While broadcast in the local language and rooted in the local agricultural context, the shows are generated by radio station staff with the support of Farm Radio International, which works with about 350 radio broadcasters in 39 African countries. “We are coming up to 1000 scripts,” says Farm Radio International Chief Executive Officer Kevin Perkins, who says that their programmes reach around 39 million farmers every week.
“One of the things that radio can do really well is to bring people together, but that is not all it does,” Perkins says, arguing that what makes radio particularly exciting right now in the developing world is the emergence of technologies that make it not only cheap but interactive. “The lowering of the cost of recording equipment, the availability of open-source editing software, and the introduction of cell phones has made it possible to connect people who are otherwise isolated in remote rural areas,” Perkins says, stressing the fact that people don’t just listen, they call in to share their views in talk radio segments.

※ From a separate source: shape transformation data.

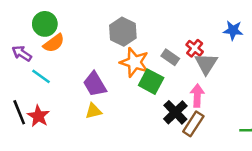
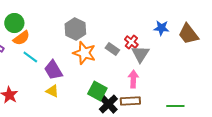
cyan line: (41, 76) -> (30, 57), moved
green square: (151, 82) -> (97, 91), moved
yellow triangle: (93, 111) -> (52, 91), turned 40
black cross: (175, 112) -> (108, 104), moved
brown rectangle: (193, 124) -> (130, 101), turned 54

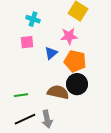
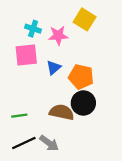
pink star: (69, 36) -> (58, 35), moved
pink square: (27, 42) -> (26, 55), size x1.5
gray arrow: (47, 119) -> (49, 143), turned -42

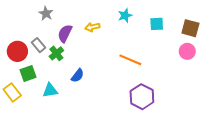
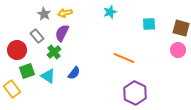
cyan star: (125, 15) -> (110, 12), moved
yellow arrow: (92, 27) -> (65, 13), moved
gray rectangle: (39, 45) -> (37, 36), moved
cyan triangle: (50, 90) -> (48, 76), moved, turned 42

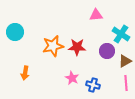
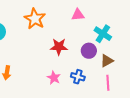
orange star: (53, 46) -> (35, 19), moved, turned -30
blue cross: (93, 85) -> (78, 77), moved

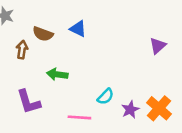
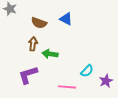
brown arrow: (22, 50) -> (33, 44), moved
purple L-shape: (29, 102) -> (28, 75), turned 90

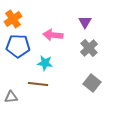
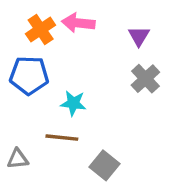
orange cross: (13, 19) -> (41, 29), moved
pink arrow: (53, 35) -> (78, 23), moved
gray square: (92, 83) -> (104, 165), moved

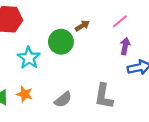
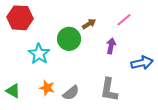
purple arrow: (125, 46) -> (111, 46), moved
orange star: (25, 94) -> (47, 88), moved

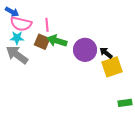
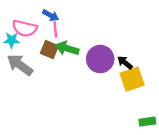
blue arrow: (12, 12) -> (51, 15), moved
cyan star: (17, 38) -> (12, 40), moved

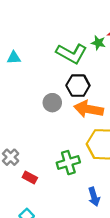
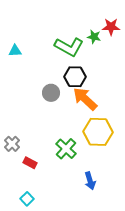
orange arrow: (89, 109) -> (85, 99), turned 32
green cross: (68, 163) -> (66, 149), turned -30

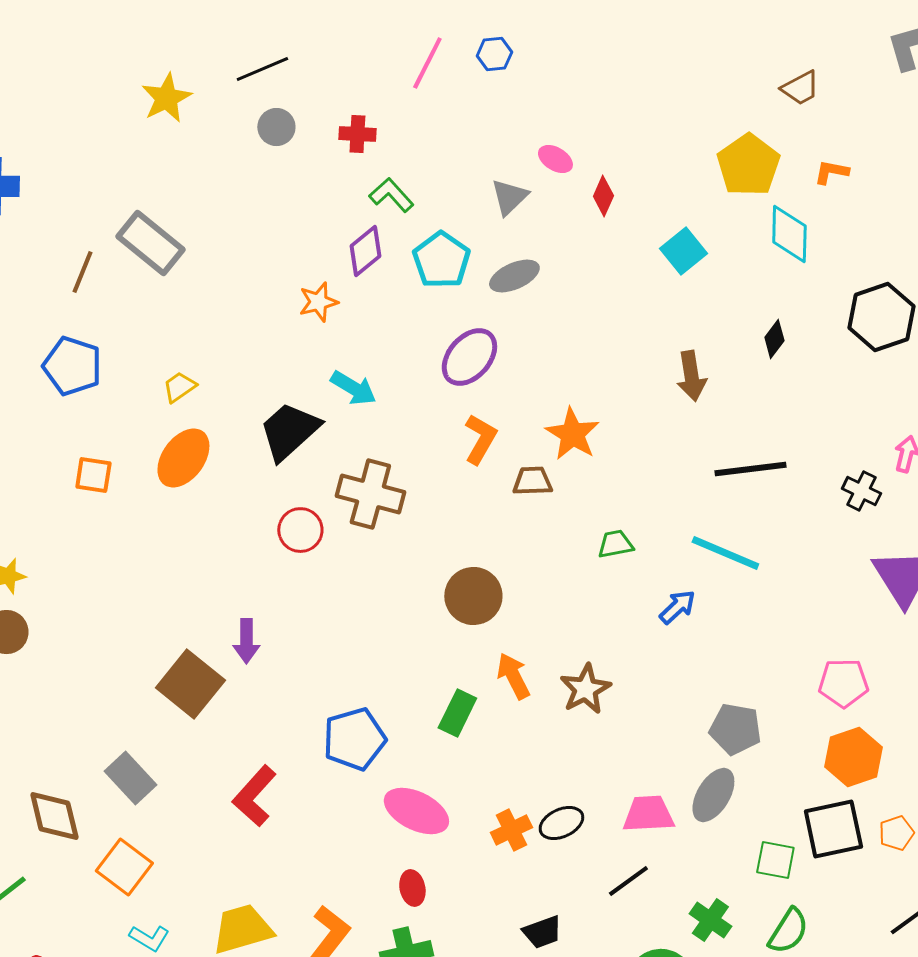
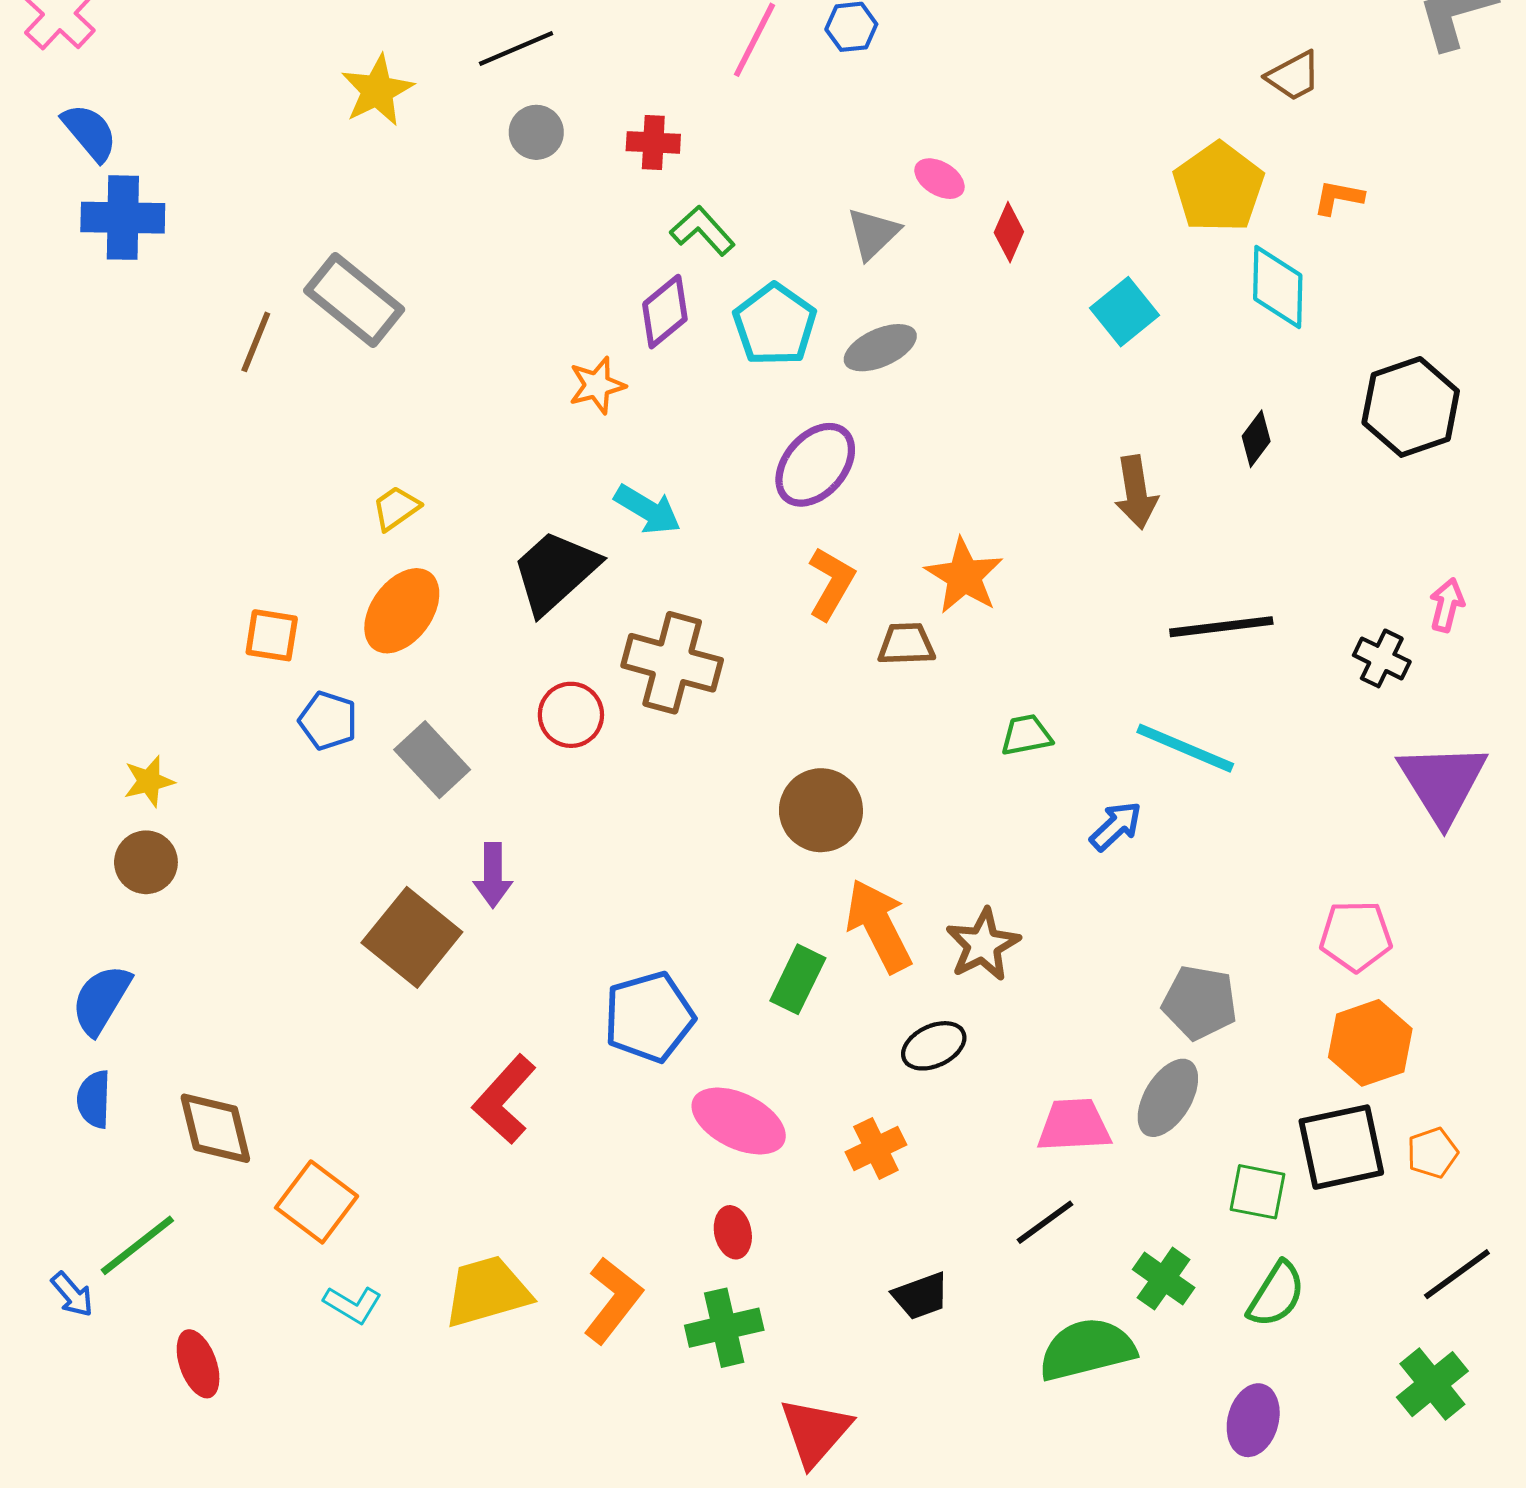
blue pentagon: (72, 366) -> (328, 721), moved, size x0.7
orange arrow: (513, 676) -> (879, 926), size x1.4
gray rectangle: (130, 778) -> (432, 760), moved
black ellipse: (561, 823) -> (934, 1046), moved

Farmers talk to farmers about problems as diverse as animal enclosure, composting techniques, low-cost crop storage methods and the introduction of new crop varieties. Perkins says: “Radio becomes a platform for conversations and dialogue involving farmers, extension workers, policy-makers and researchers. It no longer has to be a one-way medium that lectures farmers – instead, they can participate in finding the solutions and share their knowledge with each other.”